[Dataset excerpts]
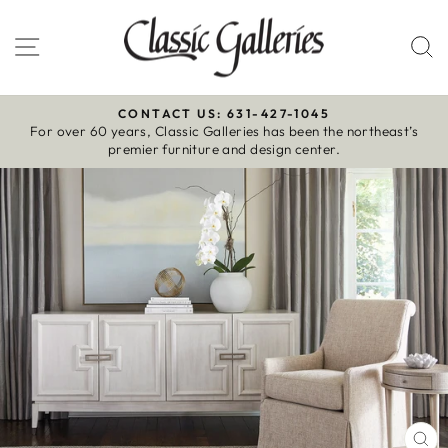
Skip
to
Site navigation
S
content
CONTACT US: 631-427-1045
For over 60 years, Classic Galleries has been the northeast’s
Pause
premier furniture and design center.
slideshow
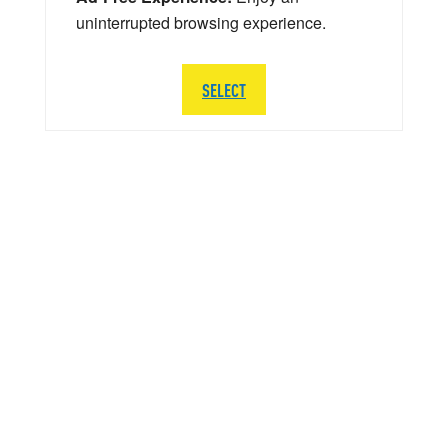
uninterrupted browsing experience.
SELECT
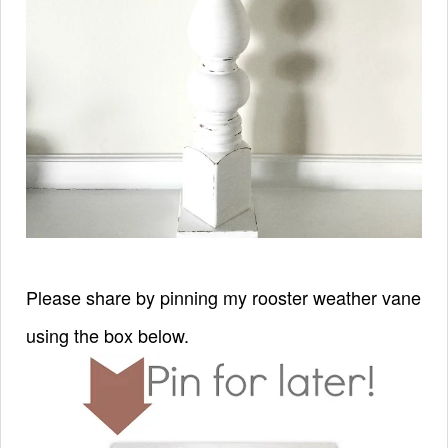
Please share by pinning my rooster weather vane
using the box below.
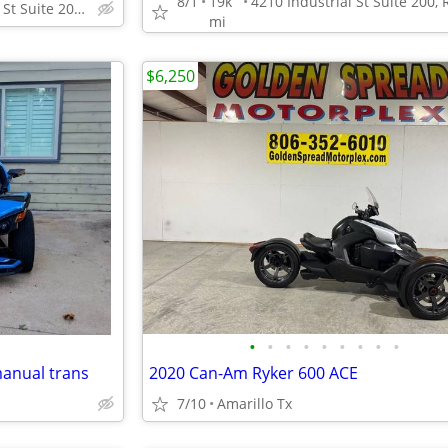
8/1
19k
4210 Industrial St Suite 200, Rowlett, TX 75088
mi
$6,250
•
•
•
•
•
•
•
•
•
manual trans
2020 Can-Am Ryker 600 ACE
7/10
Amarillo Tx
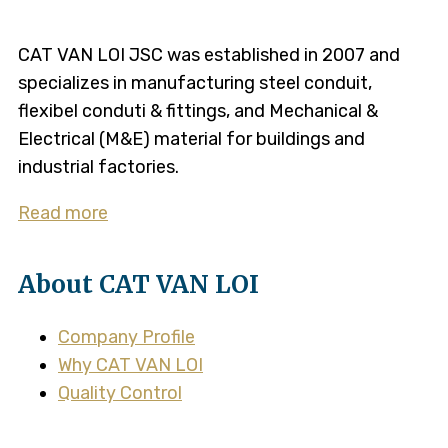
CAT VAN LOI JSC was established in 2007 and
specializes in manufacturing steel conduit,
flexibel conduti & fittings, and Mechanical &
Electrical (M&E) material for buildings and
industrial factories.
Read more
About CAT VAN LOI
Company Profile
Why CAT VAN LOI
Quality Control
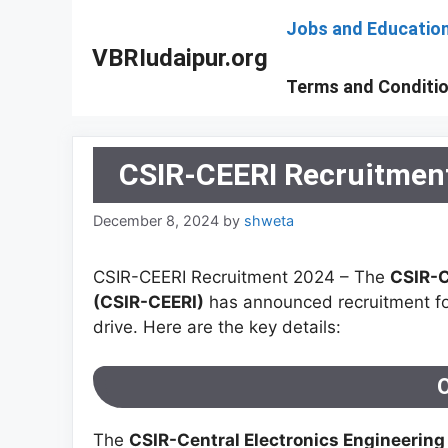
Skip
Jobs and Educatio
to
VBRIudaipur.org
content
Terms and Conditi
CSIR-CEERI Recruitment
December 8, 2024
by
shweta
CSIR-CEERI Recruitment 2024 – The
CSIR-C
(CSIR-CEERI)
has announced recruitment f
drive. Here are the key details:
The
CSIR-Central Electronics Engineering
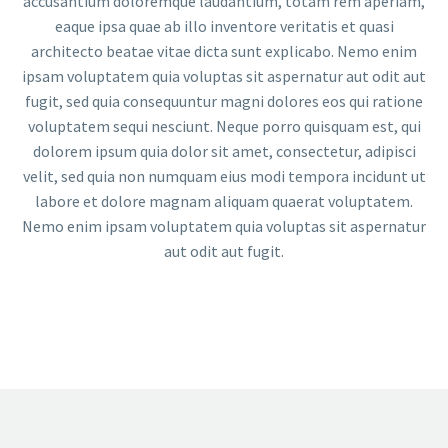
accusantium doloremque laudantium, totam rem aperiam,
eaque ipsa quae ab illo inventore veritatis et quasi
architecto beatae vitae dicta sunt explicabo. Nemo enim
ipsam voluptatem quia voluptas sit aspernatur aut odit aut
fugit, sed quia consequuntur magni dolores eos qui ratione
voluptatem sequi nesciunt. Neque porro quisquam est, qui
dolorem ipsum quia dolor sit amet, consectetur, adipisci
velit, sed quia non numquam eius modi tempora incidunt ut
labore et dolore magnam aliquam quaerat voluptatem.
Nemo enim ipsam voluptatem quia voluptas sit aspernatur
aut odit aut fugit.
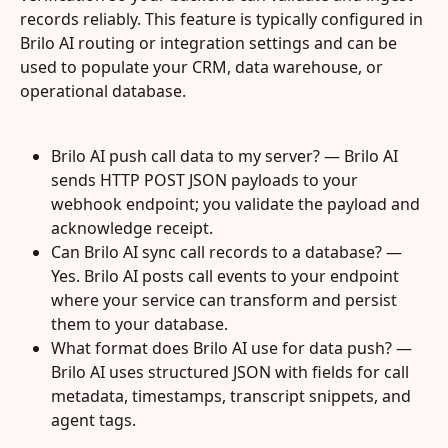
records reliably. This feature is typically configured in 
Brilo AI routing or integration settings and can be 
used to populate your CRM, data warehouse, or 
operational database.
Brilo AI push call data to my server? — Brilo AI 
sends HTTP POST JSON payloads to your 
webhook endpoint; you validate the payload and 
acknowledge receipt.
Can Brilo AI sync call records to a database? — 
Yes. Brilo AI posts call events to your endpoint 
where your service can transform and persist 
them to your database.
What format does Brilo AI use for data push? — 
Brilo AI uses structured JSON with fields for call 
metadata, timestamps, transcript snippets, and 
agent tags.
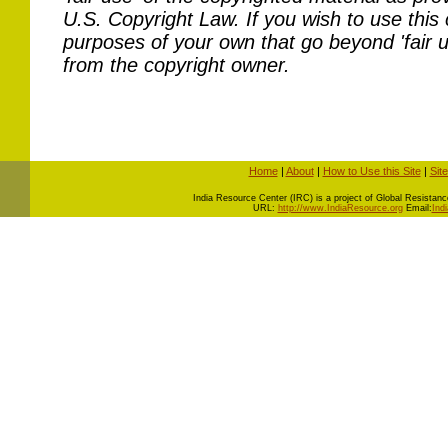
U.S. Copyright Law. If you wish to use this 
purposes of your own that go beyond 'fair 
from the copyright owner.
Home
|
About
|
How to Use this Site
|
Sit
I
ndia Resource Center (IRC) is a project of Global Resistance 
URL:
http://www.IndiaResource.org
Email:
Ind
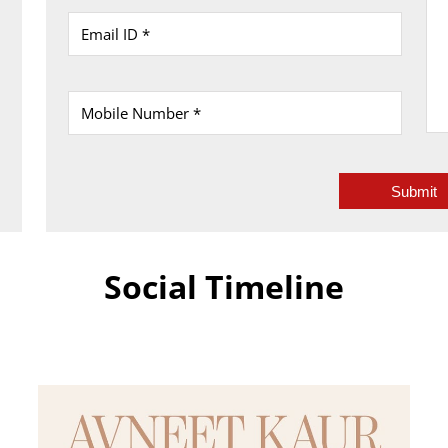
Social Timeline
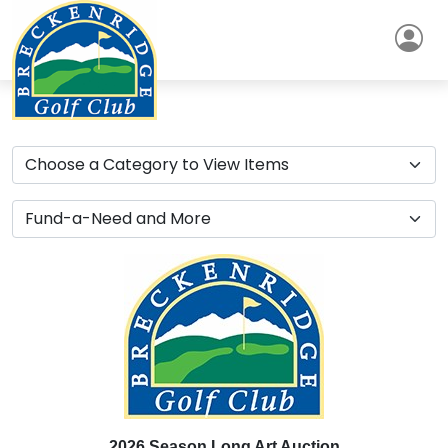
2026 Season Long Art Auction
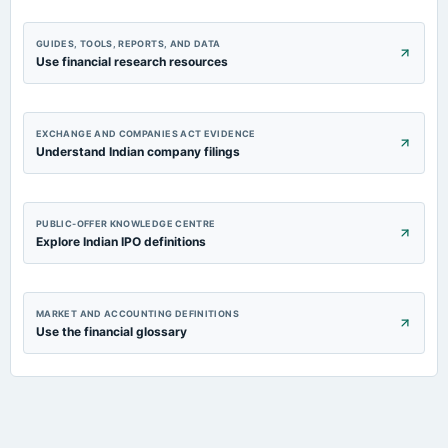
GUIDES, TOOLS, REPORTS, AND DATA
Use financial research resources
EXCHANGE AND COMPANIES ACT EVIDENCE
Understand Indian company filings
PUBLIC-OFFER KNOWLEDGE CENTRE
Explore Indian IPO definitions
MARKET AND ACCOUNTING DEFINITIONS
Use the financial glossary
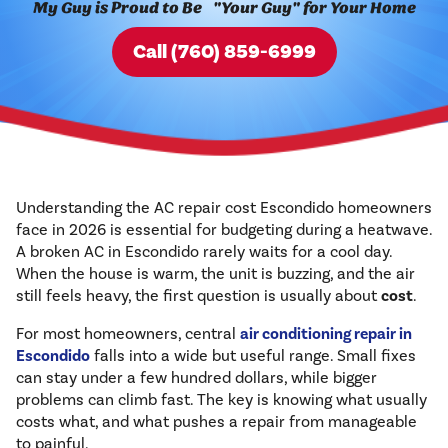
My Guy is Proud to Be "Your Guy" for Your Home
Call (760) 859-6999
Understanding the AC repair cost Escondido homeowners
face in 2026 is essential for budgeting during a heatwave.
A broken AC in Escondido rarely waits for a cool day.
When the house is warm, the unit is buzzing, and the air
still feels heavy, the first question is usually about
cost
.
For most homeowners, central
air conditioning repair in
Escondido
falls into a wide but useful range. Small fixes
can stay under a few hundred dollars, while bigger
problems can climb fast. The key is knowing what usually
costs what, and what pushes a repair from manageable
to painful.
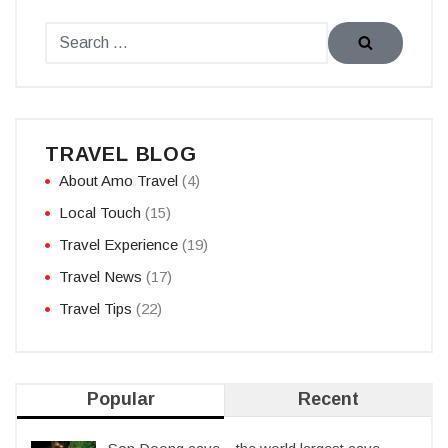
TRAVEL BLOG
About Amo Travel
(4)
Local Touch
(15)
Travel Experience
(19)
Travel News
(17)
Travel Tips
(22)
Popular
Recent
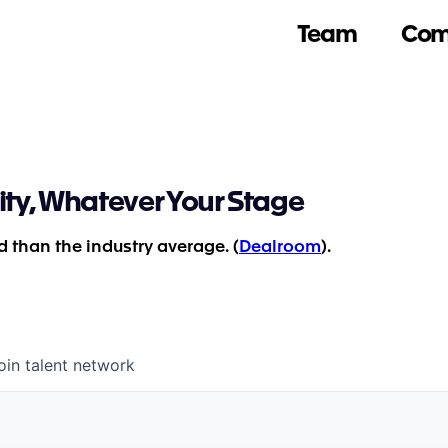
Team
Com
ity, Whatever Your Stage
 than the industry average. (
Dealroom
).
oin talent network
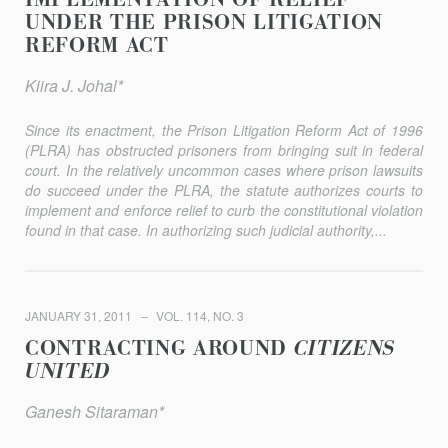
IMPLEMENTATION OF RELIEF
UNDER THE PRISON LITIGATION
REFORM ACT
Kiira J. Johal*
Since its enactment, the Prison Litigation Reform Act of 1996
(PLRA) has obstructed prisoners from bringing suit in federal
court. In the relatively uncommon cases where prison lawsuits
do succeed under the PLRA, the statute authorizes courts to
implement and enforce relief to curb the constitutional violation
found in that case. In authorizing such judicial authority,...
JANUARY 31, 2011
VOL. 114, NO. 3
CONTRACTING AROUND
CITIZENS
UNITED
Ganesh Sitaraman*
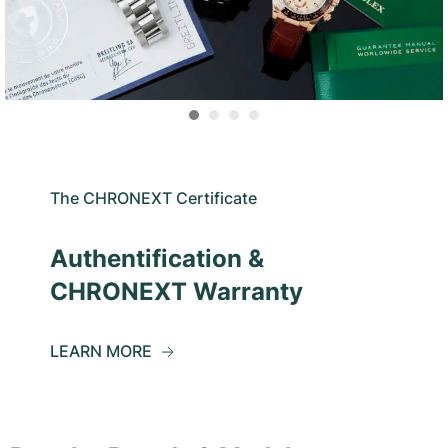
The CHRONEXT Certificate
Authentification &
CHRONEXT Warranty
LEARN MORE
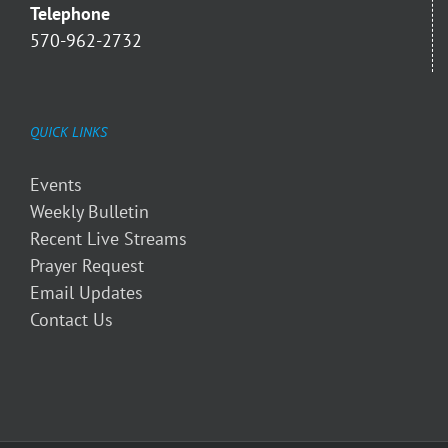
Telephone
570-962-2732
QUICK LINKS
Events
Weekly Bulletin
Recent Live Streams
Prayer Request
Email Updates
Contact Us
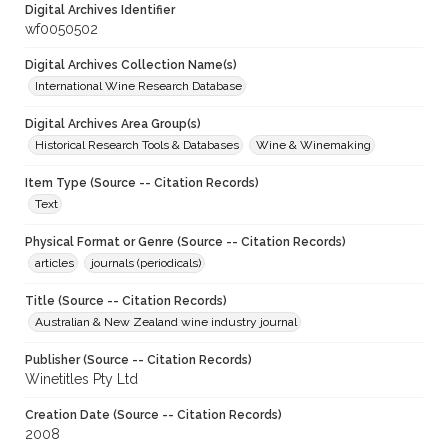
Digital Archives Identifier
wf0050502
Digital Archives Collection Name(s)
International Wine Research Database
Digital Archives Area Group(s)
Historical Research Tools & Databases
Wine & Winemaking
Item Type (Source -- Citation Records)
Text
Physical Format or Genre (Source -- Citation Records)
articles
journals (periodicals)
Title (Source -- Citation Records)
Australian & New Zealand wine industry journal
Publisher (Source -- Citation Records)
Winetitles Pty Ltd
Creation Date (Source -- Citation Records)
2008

#### REQUEST:
Exactly how many lines in the records above hold the string "fugit"? Reply with that number only.

#### REPLY:
2